- Represents 6x growth from 3.4 GW renewables capacity today
- Bold aspiration set amidst the global energy crisis and the imperative to accelerate the energy transition
- Philippines will remain as the core market, which currently accounts for 40% of total capacity
The ACEN Board of Directors through its Executive Committee approved the corporate vision and strategy targeting 20 GW of attributable renewables capacity by 2030.
This represents 6x growth from 3.4 GW of renewables capacity today, or a 25% compounded annual growth rate up to the end of the decade. ACEN currently has 18 GW of pipeline across the region, which will help with the achievement of the company’s 2030 goals.

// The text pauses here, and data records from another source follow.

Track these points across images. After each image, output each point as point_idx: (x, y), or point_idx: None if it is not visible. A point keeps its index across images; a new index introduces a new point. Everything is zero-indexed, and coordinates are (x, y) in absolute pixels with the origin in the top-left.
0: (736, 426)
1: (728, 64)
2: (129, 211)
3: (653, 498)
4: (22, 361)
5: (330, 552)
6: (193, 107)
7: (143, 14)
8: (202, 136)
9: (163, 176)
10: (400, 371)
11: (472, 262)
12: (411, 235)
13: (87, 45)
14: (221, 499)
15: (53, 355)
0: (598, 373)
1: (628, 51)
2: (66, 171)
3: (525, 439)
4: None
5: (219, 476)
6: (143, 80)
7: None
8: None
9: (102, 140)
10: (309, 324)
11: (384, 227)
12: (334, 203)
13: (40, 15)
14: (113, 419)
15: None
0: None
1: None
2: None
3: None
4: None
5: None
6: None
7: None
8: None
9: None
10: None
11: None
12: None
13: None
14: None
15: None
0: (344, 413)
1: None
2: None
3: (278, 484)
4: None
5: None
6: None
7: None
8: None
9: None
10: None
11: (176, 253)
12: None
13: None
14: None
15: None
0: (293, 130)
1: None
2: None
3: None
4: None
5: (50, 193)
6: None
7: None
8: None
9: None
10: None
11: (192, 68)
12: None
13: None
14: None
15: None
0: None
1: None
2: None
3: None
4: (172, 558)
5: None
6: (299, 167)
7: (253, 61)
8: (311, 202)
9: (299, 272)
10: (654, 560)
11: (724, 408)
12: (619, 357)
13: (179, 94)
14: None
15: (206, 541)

The Philippines will remain as the core market, which currently accounts for 40% of total capacity, and is expected to remain at this level. The company also plans to aggressively grow its investments in Australia which is expected to be its second largest market within the decade.
ACEN will also continue to grow its presence in Vietnam, Indonesia and India, and expand its geographic footprint through strategic partnerships.
Solar and wind will remain as core energy technologies, complemented by investments in new technologies such as battery energy storage, floating solar, and offshore wind.
Fernando Zobel de Ayala, ACEN chairman, said: “We are now facing a global energy crisis, and the elevated fuel prices are compounding the tight power supply situation in the country.
The world needs to accelerate the energy transition, and the country needs new capacity urgently. We believe that it is an opportune time for ACEN to set bold renewable targets for 2030, and help address the challenges that we are confronted with.”
Eric Francia, ACEN president and CEO, said: “The entire organization is committed to ACEN 2030, which is our vision to reach 20GW of renewables by 2030. It is an aggressive goal, though we believe that we have the right elements to succeed. We have a strong balance sheet, robust pipeline, strong partnerships, and a highly energized organization.”